- Conference
- 2024 National Community Conference and Seminar
- Date
- 17 November 2023
- Decision
- Carried
Conference notes the well-documented crisis in social care, with low pay, high vacancy rates, job insecurity and poor working conditions creating a ‘perfect storm’ in which employers are unable to recruit and retain staff, workers are underpaid and overworked, and local authorities are in danger of being unable to fulfil their statutory obligations to provide care services.
For example, the Skills for Care report published in October 2023 found that the job vacancy rate in the sector was 9.9% in 2022/23, compared with the national vacancy rate for the UK workforce.
According to the Kings Fund, young workers make up 8% of the social care workforce, and the high rates of staff turnover are exacerbated in this group: in 2021/22, the turnover rate among social care workers under 20 was 53 per cent and for those aged 20–29 it was 43 per cent. These conditions have a significant impact on workers’ wellbeing in the sector.
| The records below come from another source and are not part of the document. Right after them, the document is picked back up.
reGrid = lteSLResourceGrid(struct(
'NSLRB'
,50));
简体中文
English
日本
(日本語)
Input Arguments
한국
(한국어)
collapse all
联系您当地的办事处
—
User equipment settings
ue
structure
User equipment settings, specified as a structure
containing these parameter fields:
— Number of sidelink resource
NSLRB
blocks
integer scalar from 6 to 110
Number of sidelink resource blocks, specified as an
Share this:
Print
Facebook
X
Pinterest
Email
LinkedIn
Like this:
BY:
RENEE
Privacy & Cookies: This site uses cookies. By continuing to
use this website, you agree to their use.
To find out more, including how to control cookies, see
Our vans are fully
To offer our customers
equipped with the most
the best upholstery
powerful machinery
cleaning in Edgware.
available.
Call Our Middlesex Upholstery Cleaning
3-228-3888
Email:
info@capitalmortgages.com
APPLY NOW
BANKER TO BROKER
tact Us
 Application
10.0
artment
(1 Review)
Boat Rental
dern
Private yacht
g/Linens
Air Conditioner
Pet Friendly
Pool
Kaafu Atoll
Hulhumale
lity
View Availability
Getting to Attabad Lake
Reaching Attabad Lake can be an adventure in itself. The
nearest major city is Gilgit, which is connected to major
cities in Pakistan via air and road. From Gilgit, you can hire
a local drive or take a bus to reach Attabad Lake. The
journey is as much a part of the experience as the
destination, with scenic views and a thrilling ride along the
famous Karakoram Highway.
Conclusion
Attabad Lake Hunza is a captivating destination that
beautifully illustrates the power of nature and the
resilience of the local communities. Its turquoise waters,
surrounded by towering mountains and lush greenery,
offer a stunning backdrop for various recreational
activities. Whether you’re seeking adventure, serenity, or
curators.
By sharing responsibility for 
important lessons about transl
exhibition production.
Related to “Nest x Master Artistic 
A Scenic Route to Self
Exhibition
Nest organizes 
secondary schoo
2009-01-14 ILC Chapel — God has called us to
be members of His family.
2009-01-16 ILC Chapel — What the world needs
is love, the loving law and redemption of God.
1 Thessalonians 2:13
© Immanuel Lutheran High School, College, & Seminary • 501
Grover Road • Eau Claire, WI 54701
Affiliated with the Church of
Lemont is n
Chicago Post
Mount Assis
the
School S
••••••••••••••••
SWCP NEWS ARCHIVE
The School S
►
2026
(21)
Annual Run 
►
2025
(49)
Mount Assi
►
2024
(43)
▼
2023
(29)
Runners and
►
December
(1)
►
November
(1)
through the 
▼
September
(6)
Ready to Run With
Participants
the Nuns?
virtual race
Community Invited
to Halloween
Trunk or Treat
Conference notes the 2022 report by UNISON’s National Young Members Forum which found that 80% of young UNISON members had experienced a mental health problem in the last year, and further notes the extensive research showing that people aged 18-24 are one of the groups most affected by the cost of living crisis. Conference believes these factors are likely to exacerbate the impact of the social care crisis on young workers in social care.
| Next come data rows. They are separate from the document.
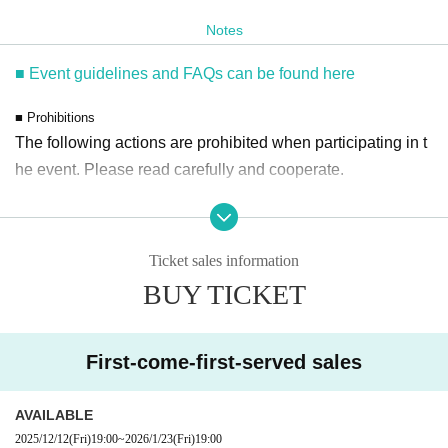
The event is scheduled to last approximately 90 minutes.
Notes
*You can enter the room even after the performance has started.
■ Event guidelines and FAQs can be found here
■ Prohibitions
■ Venue benefits
The following actions are prohibited when participating in t
On the day of the event, those who purchase "Flying the Drone" a
he event. Please read carefully and cooperate.
t the venue will receive
Special gifts will be given on a first-come, first-served basis.
・Bringing dangerous items into the venue (including sciss
*Bonus content: Limited postcard
ors, knives, etc.)
Ticket sales information
- Staying overnight or sitting in at the venue or surrounding
■About lineup and assembly times on the day
BUY TICKET
area, holding gatherings, or waiting for Artist to arrive or lea
18:30 開場予定
ve
・Please enter the event space on the 9th floor via the escalator on
- Nuisance behavior such as leaving trash behind, cutting i
First-come-first-served sales
the 8th floor of the Book Tower.
n line, or blocking the passage of other customers
・Staff will guide you as soon as the venue is ready. Therefore, pl
・ Other actions that go against the guidance, instructions,
ease note that the start time may be earlier or later depending on th
AVAILABLE
or warnings given by staff
2025/12/12
(Fri)
19:00
~
2026/1/23
(Fri)
19:00
e situation.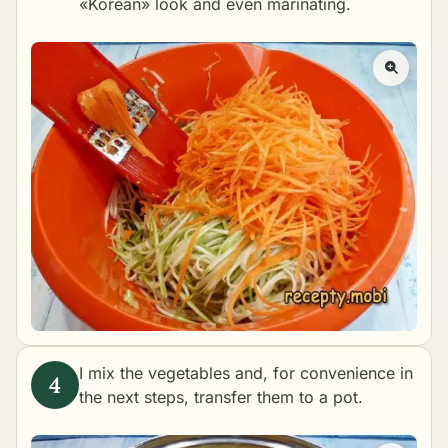
«Korean» look and even marinating.
I mix the vegetables and, for convenience in
the next steps, transfer them to a pot.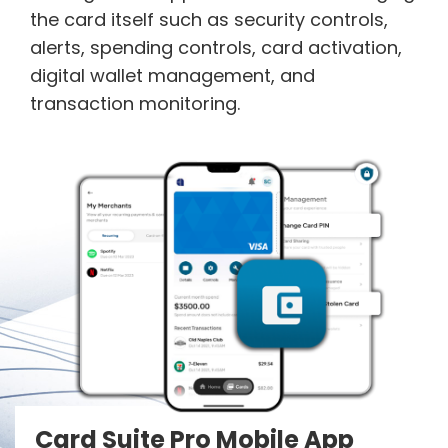
the card itself such as security controls,
alerts, spending controls, card activation,
digital wallet management, and
transaction monitoring.
Card Suite Pro Mobile App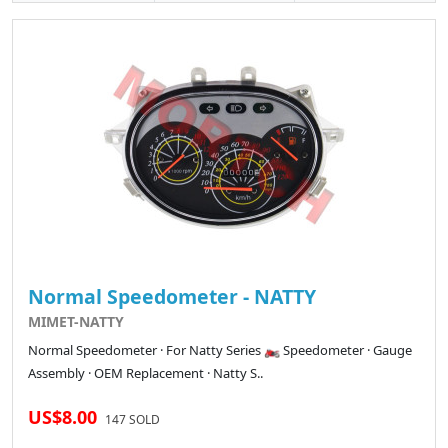
Normal Speedometer - NATTY
MIMET-NATTY
Normal Speedometer · For Natty Series 🏍️ Speedometer · Gauge
Assembly · OEM Replacement · Natty S..
US$8.00
147 SOLD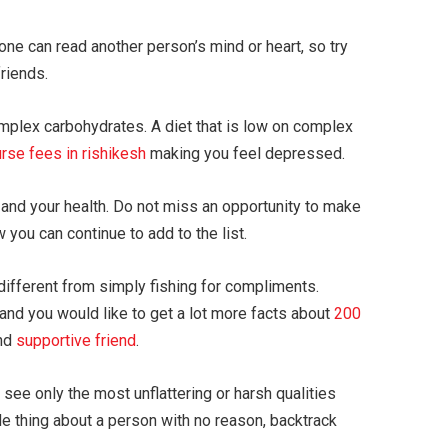
ne can read another person’s mind or heart, so try
friends.
mplex carbohydrates. A diet that is low on complex
urse fees in rishikesh
making you feel depressed.
 and your health. Do not miss an opportunity to make
 you can continue to add to the list.
different from simply fishing for compliments.
 and you would like to get a lot more facts about
200
and
supportive friend
.
see only the most unflattering or harsh qualities
ide thing about a person with no reason, backtrack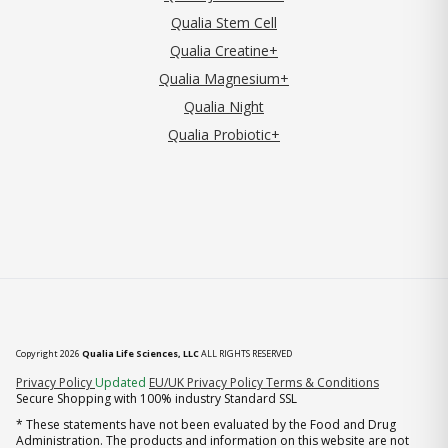
Qualia Stem Cell
Qualia Creatine+
Qualia Magnesium+
Qualia Night
Qualia Probiotic+
Copyright 2026
Qualia Life Sciences, LLC
ALL RIGHTS RESERVED
(opens in new tab)
Privacy Policy
Updated
EU/UK Privacy Policy
Terms & Conditions
Secure Shopping with 100% industry Standard SSL
* These statements have not been evaluated by the Food and Drug
Administration. The products and information on this website are not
Conference recognises and welcomes the work done to date by UNISON and UNISON’s Community Service Group Executive in seeking to improve working conditions for all workers in social care, and in campaigning for a national care service. Conference believes the most effective way to improve wellbeing in the sector is to have a well-funded national care service with nationally agreed pay scales and high working standards.
Conference asks the Community Service Group Executive to:
1)Work with the National Young Members Forum to understand the numbers of young UNISON members working in social care, the roles they hold, and to map where they work;
2)Work with the National Young Members Forum and other relevant parts of the union to develop a strategy to increase UNISON membership among young social care workers;
3)Consider surveying young members working in social care to identify the specific issues they are experiencing at work which have led to large turnover rates in social care particularly among young workers;
4)Publicise UNISON’s welfare service There for You and other support available from UNISON to young members in the social care sector;
5)Promote the National Young Members Forum’s campaign, Young Members Mental Health Matters, to branches and members in the Community Service Group;
6)Work with the NEC and other relevant sections of the union to continue to campaign for a well-funded national care service with nationwide pay scales, and a long-term workforce plan.